*The input:*
☆ ☆ ☆ ☆

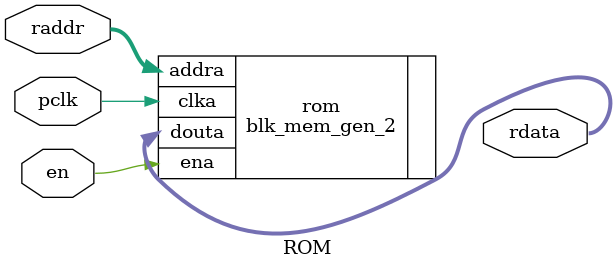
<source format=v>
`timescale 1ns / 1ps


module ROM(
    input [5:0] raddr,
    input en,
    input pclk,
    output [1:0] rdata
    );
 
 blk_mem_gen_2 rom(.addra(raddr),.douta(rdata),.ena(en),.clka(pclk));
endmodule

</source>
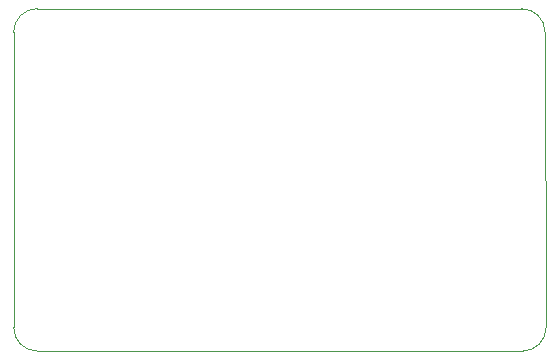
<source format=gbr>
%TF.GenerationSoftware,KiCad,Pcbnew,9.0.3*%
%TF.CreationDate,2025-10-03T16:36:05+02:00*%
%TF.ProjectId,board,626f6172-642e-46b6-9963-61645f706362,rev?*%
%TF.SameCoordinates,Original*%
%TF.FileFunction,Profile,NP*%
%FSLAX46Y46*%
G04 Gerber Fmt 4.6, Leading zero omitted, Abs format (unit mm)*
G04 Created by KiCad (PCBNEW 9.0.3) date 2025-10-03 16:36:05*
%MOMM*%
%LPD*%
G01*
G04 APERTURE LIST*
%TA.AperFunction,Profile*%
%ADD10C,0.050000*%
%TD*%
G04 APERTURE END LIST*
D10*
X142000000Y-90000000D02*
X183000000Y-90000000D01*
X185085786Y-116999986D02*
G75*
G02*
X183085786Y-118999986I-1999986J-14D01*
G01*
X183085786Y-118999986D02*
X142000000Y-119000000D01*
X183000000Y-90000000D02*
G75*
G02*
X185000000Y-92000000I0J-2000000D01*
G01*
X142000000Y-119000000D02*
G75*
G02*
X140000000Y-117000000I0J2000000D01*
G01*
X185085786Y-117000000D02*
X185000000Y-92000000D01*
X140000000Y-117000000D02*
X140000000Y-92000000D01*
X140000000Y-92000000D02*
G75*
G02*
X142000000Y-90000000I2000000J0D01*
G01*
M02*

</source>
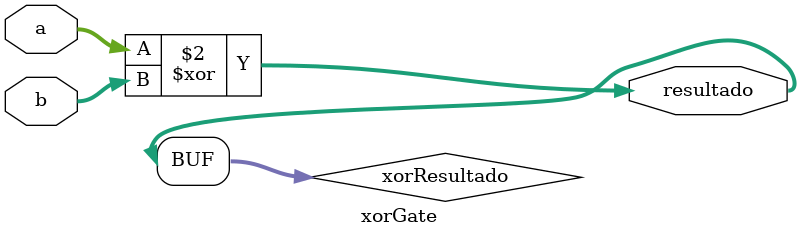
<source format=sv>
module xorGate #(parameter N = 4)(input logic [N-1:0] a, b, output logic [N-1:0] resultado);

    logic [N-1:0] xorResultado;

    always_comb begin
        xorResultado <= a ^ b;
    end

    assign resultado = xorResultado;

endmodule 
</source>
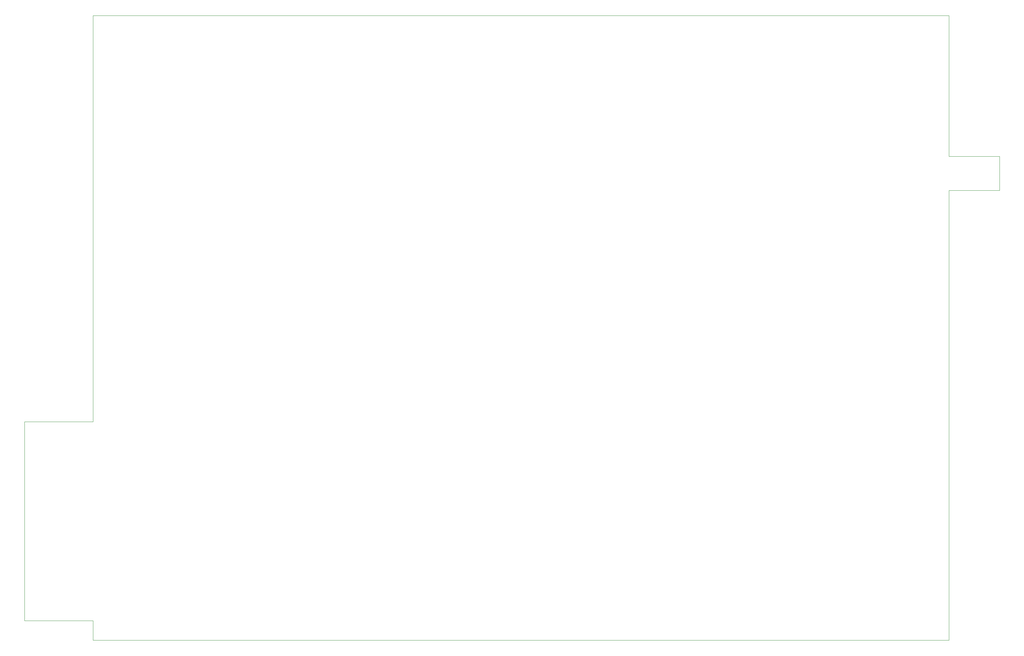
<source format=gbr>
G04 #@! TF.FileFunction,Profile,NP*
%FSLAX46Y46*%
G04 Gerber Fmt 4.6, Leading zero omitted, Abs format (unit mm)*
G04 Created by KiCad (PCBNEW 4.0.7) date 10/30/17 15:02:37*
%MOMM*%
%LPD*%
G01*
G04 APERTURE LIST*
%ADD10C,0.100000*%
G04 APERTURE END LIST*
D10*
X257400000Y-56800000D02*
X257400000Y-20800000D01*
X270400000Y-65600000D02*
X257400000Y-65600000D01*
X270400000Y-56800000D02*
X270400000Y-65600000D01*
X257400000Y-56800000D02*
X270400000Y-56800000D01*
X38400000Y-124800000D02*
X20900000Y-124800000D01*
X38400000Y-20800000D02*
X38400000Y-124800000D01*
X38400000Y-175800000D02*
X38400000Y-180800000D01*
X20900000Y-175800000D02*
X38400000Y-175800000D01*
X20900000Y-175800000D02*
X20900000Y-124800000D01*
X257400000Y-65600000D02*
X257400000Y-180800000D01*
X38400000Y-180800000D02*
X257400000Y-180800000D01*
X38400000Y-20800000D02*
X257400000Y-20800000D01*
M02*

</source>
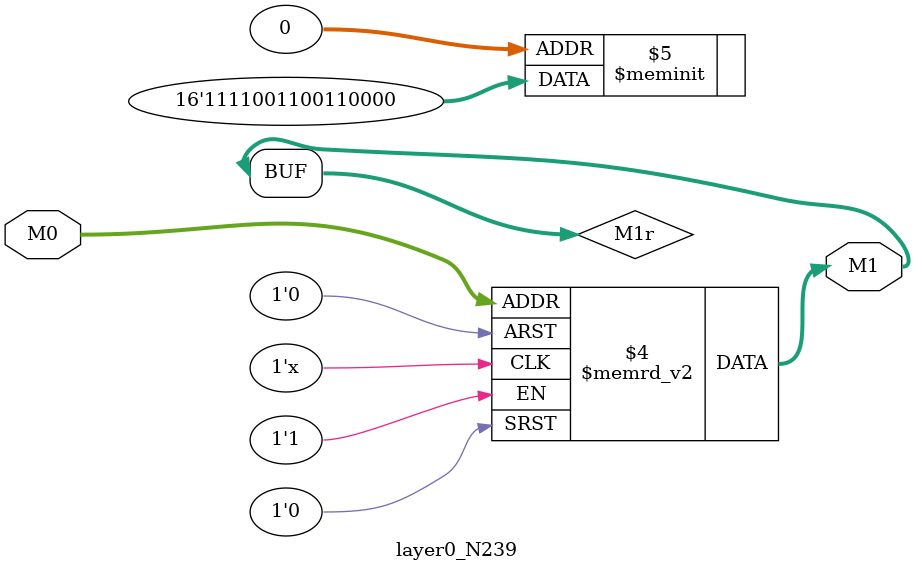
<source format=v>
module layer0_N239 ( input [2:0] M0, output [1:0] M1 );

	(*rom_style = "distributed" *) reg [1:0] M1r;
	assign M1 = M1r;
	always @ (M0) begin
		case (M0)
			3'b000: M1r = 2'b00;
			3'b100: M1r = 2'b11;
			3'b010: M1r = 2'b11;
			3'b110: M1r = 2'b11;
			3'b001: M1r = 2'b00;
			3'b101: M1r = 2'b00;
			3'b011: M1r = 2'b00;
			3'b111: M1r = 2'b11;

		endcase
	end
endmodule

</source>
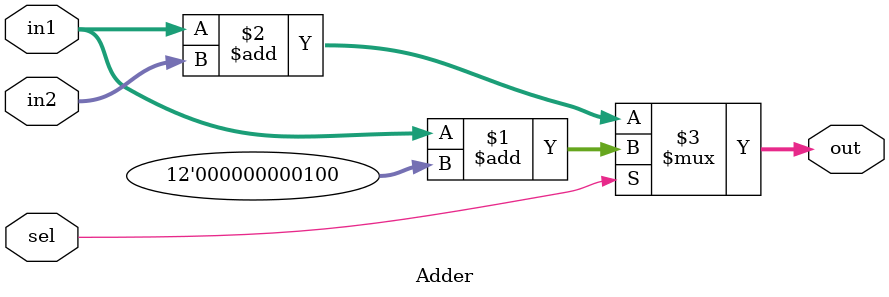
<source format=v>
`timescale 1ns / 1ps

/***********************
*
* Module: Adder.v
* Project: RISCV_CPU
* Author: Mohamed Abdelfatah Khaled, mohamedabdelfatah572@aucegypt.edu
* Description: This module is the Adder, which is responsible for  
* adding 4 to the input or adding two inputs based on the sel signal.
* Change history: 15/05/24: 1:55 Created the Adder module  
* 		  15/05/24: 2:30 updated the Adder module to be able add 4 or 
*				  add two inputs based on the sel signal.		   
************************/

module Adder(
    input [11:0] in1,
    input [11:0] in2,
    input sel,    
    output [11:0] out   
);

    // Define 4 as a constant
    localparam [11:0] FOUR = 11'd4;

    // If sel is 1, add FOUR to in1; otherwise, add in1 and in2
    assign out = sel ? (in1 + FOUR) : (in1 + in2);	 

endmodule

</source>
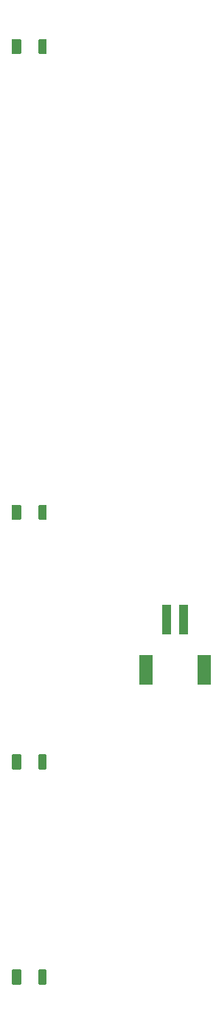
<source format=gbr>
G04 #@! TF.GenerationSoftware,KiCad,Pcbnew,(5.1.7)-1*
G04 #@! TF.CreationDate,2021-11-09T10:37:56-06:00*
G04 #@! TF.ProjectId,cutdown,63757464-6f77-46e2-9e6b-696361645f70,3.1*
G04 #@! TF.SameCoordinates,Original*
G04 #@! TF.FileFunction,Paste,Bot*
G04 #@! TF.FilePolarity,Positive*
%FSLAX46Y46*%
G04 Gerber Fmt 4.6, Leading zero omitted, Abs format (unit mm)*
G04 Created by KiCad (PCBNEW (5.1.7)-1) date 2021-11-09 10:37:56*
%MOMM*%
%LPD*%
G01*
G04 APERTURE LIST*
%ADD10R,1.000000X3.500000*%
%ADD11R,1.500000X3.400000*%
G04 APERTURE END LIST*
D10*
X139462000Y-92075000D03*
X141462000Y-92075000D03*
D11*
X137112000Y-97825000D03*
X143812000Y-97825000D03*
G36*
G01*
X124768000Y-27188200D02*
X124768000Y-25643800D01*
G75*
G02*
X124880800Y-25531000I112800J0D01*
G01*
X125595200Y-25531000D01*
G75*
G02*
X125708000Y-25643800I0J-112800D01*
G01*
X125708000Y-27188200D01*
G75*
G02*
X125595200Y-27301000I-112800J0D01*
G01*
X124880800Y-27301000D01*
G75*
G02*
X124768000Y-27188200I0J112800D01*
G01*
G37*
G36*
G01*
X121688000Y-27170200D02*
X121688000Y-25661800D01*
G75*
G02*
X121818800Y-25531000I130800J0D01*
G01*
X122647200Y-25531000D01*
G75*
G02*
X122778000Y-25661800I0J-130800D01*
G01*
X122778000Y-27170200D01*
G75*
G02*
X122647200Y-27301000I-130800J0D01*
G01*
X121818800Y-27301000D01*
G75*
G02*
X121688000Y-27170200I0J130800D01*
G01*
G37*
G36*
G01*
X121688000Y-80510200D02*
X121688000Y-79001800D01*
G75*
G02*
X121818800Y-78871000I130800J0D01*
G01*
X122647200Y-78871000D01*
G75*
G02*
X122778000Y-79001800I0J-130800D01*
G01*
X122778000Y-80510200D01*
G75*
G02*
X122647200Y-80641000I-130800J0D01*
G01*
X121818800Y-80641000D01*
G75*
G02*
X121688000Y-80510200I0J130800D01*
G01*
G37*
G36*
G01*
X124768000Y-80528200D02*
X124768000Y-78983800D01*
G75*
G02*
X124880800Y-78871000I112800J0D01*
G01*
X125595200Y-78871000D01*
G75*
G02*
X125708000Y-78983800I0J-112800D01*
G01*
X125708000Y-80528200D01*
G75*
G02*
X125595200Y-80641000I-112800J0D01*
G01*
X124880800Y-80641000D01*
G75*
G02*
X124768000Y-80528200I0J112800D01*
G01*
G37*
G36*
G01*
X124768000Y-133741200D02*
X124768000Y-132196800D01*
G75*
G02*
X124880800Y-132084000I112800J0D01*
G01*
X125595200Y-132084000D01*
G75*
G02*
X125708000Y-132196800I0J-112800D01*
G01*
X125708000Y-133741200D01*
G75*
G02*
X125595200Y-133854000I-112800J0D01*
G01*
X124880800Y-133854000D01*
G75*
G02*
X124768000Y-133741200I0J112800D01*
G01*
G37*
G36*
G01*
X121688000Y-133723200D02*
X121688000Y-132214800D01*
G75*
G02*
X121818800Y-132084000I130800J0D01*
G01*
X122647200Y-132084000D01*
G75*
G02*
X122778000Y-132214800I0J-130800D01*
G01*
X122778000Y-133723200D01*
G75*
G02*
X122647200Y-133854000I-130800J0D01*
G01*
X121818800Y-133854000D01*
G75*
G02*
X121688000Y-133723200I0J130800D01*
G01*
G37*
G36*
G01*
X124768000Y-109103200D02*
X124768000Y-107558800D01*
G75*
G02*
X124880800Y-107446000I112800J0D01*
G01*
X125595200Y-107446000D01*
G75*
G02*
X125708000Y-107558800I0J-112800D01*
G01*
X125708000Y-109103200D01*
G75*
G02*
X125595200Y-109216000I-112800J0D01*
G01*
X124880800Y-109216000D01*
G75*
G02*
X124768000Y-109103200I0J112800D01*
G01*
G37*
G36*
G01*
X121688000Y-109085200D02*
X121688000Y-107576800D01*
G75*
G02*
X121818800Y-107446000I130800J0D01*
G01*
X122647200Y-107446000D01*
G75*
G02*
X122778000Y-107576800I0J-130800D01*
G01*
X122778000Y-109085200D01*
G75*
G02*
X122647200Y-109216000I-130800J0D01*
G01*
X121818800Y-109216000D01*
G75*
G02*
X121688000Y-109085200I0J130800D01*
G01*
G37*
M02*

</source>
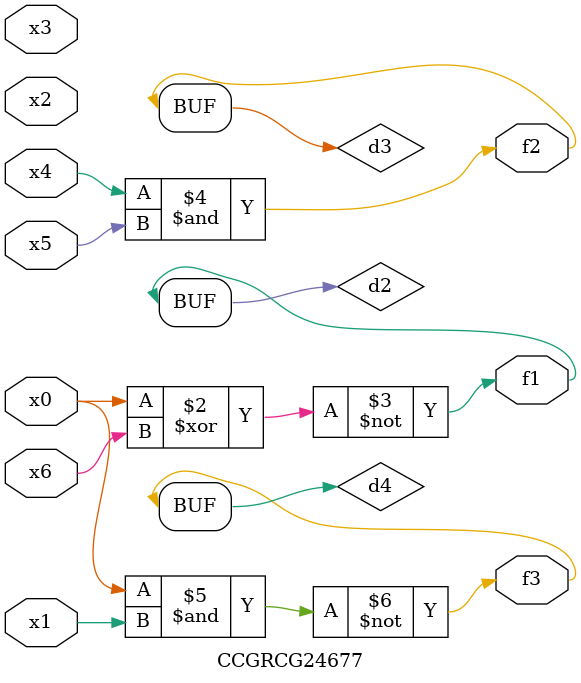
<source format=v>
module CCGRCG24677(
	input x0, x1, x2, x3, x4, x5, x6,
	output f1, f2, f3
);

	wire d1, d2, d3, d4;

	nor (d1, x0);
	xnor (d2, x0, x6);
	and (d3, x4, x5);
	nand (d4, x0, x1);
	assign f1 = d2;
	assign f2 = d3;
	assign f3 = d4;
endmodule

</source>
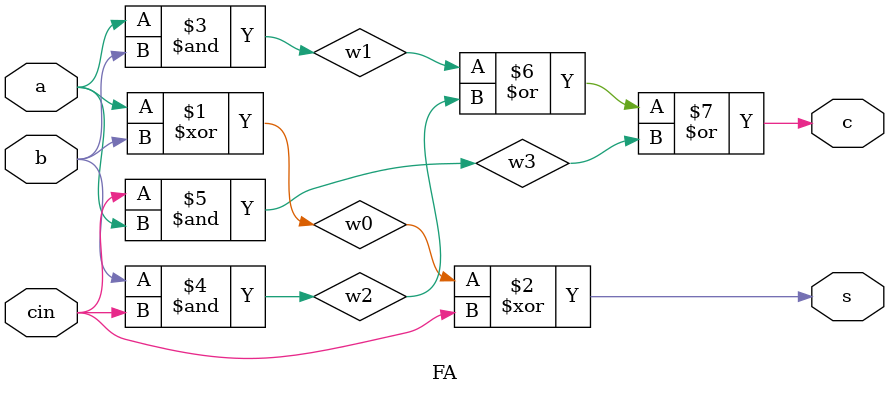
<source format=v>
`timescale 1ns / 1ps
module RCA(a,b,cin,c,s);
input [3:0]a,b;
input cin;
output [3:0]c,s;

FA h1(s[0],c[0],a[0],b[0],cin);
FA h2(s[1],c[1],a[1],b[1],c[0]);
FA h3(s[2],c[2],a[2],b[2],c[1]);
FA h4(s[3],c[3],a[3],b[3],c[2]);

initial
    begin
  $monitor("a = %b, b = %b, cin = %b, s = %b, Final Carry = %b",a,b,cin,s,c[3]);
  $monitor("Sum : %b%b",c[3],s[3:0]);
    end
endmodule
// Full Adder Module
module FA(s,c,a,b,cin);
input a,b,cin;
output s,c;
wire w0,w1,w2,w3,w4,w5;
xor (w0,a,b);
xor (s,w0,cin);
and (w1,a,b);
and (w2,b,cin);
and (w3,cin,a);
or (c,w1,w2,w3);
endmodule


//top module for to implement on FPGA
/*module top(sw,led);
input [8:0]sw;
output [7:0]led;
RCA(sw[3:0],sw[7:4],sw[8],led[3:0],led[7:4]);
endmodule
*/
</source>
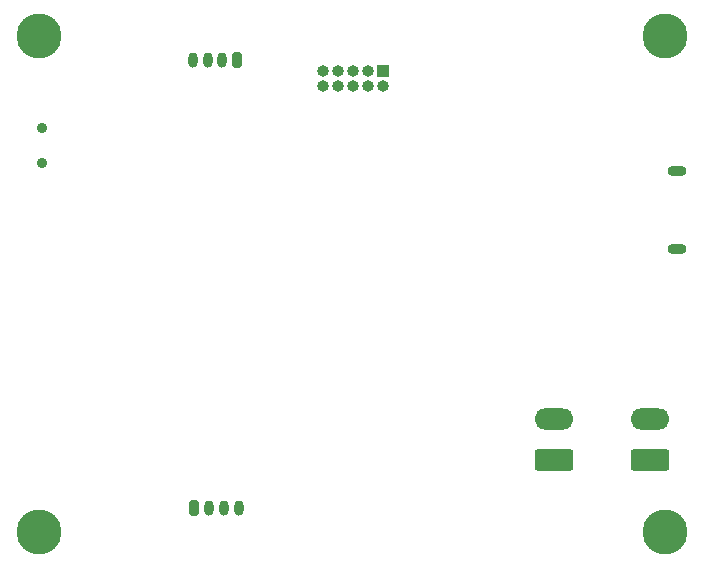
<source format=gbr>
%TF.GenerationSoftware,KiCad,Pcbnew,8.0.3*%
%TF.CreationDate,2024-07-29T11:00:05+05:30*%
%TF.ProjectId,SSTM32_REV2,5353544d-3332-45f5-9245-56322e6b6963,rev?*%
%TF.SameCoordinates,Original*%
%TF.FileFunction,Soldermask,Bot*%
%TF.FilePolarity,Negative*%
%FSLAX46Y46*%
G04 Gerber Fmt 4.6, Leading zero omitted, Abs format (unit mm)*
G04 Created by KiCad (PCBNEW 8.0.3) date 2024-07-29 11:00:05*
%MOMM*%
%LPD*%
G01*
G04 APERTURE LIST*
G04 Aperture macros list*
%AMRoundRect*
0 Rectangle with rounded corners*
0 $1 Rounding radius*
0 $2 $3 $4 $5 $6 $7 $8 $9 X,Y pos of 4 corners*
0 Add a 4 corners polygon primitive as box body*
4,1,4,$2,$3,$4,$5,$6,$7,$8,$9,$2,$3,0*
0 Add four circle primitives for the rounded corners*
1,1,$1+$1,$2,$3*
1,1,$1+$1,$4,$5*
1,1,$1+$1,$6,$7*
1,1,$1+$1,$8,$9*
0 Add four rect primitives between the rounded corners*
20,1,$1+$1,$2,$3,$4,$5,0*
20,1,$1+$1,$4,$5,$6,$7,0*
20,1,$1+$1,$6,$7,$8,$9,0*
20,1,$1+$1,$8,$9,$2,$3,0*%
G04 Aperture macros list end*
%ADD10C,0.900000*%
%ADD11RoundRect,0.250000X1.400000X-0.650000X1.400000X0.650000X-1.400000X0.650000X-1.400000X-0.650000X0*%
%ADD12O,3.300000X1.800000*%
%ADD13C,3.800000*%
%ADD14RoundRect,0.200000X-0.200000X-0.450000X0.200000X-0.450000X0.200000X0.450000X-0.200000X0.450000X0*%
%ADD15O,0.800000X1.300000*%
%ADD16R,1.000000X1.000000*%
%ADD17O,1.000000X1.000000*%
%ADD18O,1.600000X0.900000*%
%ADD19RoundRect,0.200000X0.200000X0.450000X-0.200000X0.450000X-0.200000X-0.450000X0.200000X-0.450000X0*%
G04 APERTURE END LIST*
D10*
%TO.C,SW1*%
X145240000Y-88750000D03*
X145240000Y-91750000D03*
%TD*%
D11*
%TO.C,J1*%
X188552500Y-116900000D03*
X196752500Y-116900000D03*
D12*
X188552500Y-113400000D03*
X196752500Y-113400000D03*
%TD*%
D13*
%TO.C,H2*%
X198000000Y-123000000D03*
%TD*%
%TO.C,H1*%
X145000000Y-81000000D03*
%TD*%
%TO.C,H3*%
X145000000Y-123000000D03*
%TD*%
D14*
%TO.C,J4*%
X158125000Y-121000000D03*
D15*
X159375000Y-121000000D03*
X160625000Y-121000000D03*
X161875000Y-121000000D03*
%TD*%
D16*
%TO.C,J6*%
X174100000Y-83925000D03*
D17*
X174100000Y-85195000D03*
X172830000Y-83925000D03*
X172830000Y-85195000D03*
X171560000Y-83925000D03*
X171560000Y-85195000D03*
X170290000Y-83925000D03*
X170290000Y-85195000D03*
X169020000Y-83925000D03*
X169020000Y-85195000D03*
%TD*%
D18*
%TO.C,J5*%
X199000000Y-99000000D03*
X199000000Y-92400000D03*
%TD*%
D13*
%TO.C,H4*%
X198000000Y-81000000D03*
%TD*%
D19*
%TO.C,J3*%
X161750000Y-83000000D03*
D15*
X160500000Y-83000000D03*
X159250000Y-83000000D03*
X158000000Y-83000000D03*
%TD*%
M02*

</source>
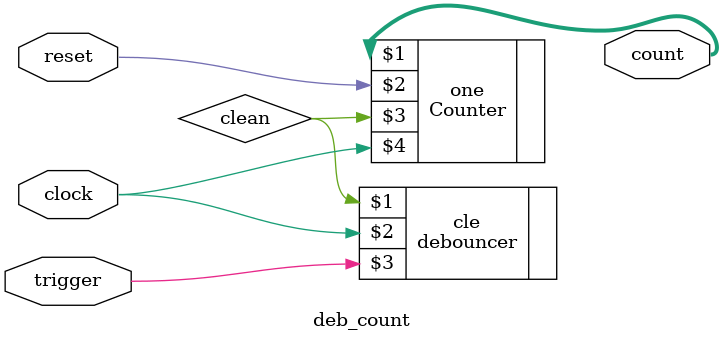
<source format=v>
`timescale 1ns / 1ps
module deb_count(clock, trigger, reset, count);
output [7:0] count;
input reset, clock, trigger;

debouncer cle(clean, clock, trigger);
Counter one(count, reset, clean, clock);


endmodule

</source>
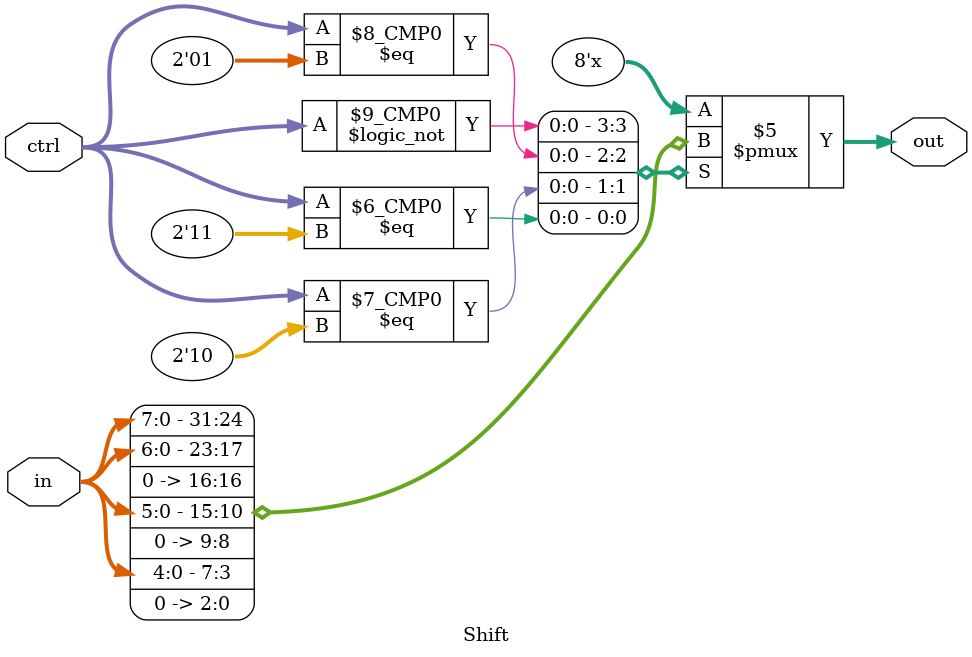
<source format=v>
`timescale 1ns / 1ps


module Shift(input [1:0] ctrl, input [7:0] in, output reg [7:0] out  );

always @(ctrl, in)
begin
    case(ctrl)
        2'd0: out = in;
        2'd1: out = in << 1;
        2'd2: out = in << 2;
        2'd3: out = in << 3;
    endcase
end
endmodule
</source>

☆ ☆ ☆ ☆

Copy every line in the records above that contains the word "raddr".

    input [5:0] raddr,
 blk_mem_gen_2 rom(.addra(raddr),.douta(rdata),.ena(en),.clka(pclk));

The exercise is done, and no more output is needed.